TdF activates extraordinary safety rule: Zakarin banned from descending. Ever. Again.

Cycling fans around the world can finally breathe easy, after Tour de France organisers ASO – in consultation with the UCI – activate executive powers to force Russian rider Ilnur Zakarin (CCC) to take the chairlift down from any future climbs.


The gangly Russian – perhaps best-known for launching himself head-long off the Coll dell’Agnello in the 2016 Giro d’Italia – was part of a leading duo with eventual stage winner Nans Peters on Stage 8 of the Tour de France. 

The pair then commenced the descent of the Port de Balès.

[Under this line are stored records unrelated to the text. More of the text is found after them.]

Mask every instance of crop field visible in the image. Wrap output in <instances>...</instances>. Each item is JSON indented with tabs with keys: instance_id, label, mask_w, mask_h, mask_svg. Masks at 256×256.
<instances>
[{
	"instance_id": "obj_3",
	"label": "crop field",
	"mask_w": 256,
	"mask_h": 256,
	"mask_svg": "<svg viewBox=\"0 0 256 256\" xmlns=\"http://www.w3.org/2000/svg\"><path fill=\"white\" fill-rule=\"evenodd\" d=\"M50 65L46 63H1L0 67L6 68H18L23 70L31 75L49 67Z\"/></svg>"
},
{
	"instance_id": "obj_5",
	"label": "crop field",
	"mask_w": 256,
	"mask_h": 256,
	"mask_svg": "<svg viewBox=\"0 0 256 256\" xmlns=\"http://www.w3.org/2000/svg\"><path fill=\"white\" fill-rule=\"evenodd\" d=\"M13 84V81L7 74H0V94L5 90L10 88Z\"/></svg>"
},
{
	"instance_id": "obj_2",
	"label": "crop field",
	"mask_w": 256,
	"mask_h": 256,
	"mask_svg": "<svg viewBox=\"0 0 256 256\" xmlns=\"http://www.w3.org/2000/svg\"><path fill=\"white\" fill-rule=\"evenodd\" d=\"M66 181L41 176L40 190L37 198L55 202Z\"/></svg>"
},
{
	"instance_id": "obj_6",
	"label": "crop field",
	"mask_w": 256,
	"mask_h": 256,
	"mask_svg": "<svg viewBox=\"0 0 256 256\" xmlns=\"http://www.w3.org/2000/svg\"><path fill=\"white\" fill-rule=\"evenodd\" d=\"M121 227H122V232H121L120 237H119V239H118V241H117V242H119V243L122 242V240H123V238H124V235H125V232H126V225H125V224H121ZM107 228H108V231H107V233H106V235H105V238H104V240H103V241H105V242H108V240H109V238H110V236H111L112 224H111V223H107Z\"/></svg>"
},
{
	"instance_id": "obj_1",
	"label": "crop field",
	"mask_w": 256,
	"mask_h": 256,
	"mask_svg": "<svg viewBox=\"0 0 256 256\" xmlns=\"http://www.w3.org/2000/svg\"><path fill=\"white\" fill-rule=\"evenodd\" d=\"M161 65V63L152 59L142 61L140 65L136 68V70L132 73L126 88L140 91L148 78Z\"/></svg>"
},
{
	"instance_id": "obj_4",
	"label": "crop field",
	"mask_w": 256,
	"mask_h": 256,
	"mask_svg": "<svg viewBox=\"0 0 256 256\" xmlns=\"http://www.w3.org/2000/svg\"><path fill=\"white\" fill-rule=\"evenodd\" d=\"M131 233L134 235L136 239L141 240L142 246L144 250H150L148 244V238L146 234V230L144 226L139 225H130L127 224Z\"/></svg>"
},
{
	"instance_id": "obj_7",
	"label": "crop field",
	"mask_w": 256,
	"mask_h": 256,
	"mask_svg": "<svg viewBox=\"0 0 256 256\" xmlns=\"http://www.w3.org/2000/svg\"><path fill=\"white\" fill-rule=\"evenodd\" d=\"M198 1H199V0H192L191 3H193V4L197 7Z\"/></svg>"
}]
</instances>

Within just 25 metres of the road turning downhill, Zakarin almost crashed four times, with witnesses reporting hearing the Benny Hill Show theme tune playing in the sky.

In scenes so distressing that host broadcasters were forced to cut the live feed, Zakarin proceeded to descend sitting bolt-upright on his hoods, missing every apex on his way down to the valley floor.

TdF Chief Commissaire Piere le Qui was flabbergasted.

“While he did (God knows how) manage to keep the bike rubber-side down, we cannot stand idly by and allow him to continue to endanger himself and others by ever riding downhill again.

“Zakarin’s racing licence has been downgraded to Class 1.B with immediate effect.

“He now has two options after cresting any climb, categorised or not: he can take a chairlift, cablecar, or funicular railway if one is available; otherwise he must walk all the way down.

“In six months time he can apply for dispensation to ride negative gradient false flats of -0.5% or less, but if I were him, I wouldn’t bother.”

This marks the first time the obscure protocol, known as the “Wiggo Rule,” has been activated since it was created seven years ago. 

It was drafted in the wake of the 2013 Giro d’Italia, which saw defending TdF champion Bradley Wiggins bring the entire sport of cycling into disrepute by consistently descending like a badly-wounded seagull in a gale.